[Records drawn from a dataset]
*** Block opens ***

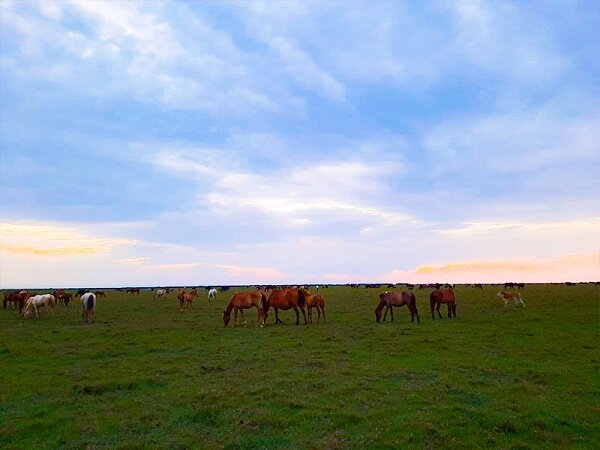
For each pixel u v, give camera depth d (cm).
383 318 2789
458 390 1123
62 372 1358
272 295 2550
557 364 1431
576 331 2177
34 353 1662
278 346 1786
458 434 833
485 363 1446
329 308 3759
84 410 985
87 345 1841
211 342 1917
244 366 1423
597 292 5656
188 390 1131
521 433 845
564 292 5744
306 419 905
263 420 892
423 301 4419
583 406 1001
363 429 859
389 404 1012
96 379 1266
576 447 779
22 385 1203
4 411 994
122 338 2042
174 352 1692
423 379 1241
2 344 1878
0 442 815
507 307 3641
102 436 834
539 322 2545
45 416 951
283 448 769
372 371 1331
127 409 986
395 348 1723
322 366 1412
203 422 901
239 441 797
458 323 2527
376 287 10162
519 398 1060
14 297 4075
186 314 3344
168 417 929
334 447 770
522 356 1564
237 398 1047
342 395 1073
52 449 776
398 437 816
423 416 925
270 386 1157
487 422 892
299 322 2703
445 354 1605
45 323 2716
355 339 1956
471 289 7906
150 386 1193
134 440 807
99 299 5619
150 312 3531
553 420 910
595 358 1520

*** Block closes ***

In the records above, locate the line that contains "283 448 769". Repeat it and every line after it, exactly, and nothing else.

283 448 769
372 371 1331
127 409 986
395 348 1723
322 366 1412
203 422 901
239 441 797
458 323 2527
376 287 10162
519 398 1060
14 297 4075
186 314 3344
168 417 929
334 447 770
522 356 1564
237 398 1047
342 395 1073
52 449 776
398 437 816
423 416 925
270 386 1157
487 422 892
299 322 2703
445 354 1605
45 323 2716
355 339 1956
471 289 7906
150 386 1193
134 440 807
99 299 5619
150 312 3531
553 420 910
595 358 1520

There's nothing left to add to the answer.